**Directive**
From the listing below, pull out the lines that hold "gradient".

**Input data**
= Beginning of Section =
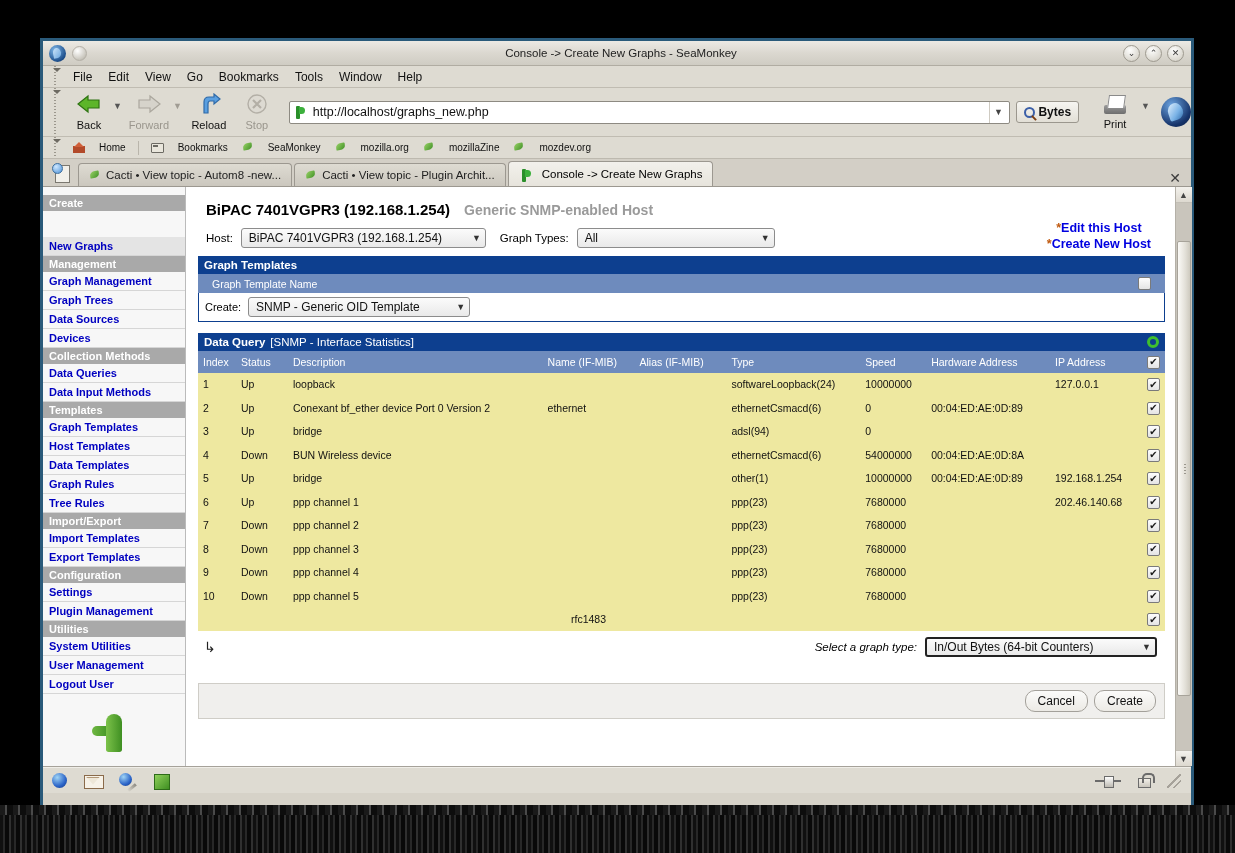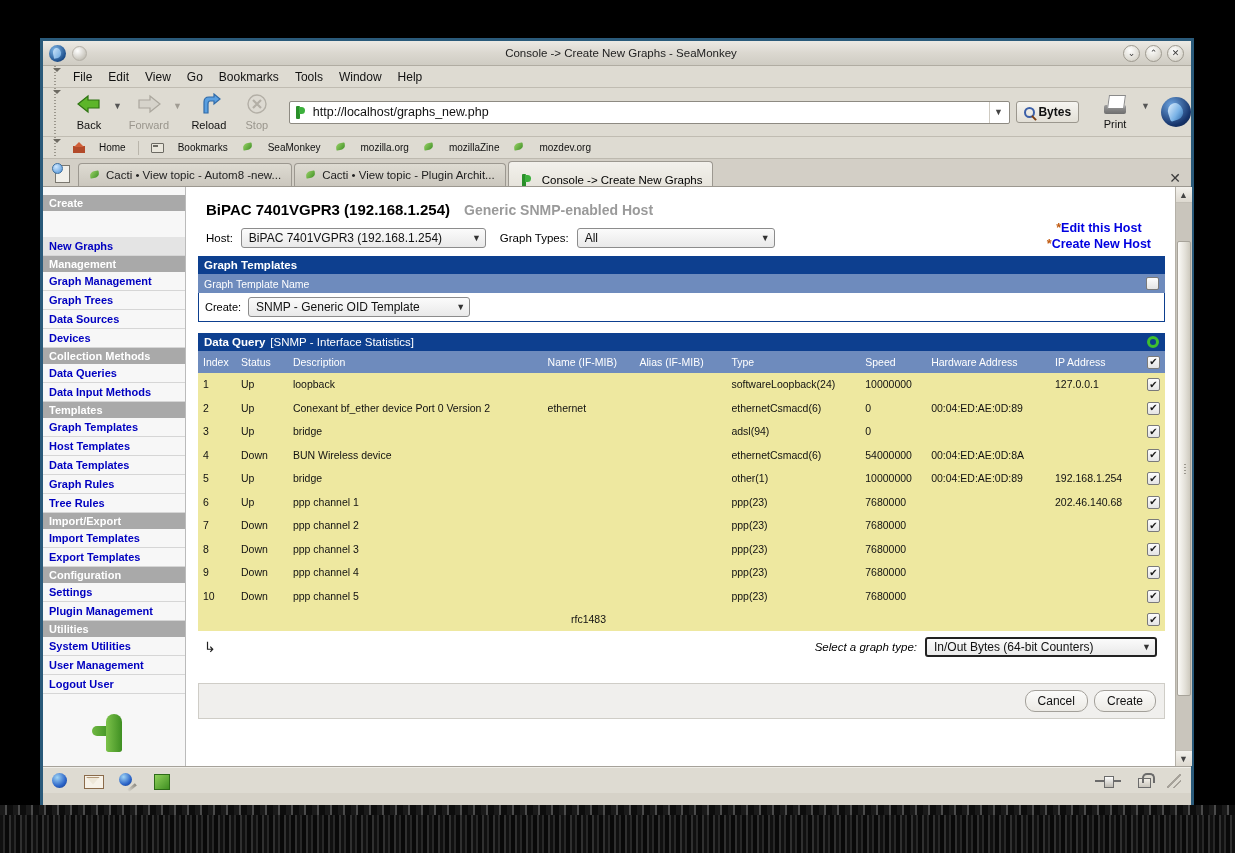--- a/index.html
+++ b/index.html
@@ -204,21 +204,21 @@
     height:23px; padding:0 10px;
     border:1px solid #9c9890; border-bottom:none;
     border-radius:4px 4px 0 0;
     background:linear-gradient(to bottom,#dedbd2,#cbc7be);
     font-size:11.5px; color:#222;
     max-width:245px; white-space:nowrap; overflow:hidden;
     margin-right:2px;
   }
   .tab.active {
     background:linear-gradient(to bottom,#f3f1ec,#e7e4dc);
-    height:25px; color:#000;align-items:flex-end;
+    height:25px; color:#000;
   }
   .tab-close {
     margin-left:auto; padding-right:10px; font-size:14px; color:#3b3b3b;
   }
   
   .content {
     position:relative;
     height: 580px;
     background: #fff;
     display:flex;
@@ -283,21 +283,21 @@
   }
   .hostlinks .star { color:#c05a10; }
   .bluebar {
     background:#0d3f8f; color:#fff; font-weight:bold;
     padding:3px 6px; font-size:11.5px;
     display:flex; align-items:center;
   }
   .bluebar .lite { font-weight:normal; }
   .subbar {
     background:#6e8bbd; color:#fff;
-    padding:3px 6px; font-size:10.5px;
+    padding:3px 14px; font-size:10.5px;
     display:flex; align-items:center;
   }
   .panel { border:1px solid #0d3f8f; border-top:none; }
   .createrow {
     background:#fff; padding:4px 6px; display:flex; align-items:center; gap:7px;
     font-size:11px;
   }
   .cbx {
     width:13px;height:13px;border:1px solid #7a7a7a;border-radius:2px;
     background:linear-gradient(to bottom,#fdfdfd,#e4e4e4);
= End of Section =
**Task response**
     background:linear-gradient(to bottom,#dedbd2,#cbc7be);
     background:linear-gradient(to bottom,#f3f1ec,#e7e4dc);
     background:linear-gradient(to bottom,#fdfdfd,#e4e4e4);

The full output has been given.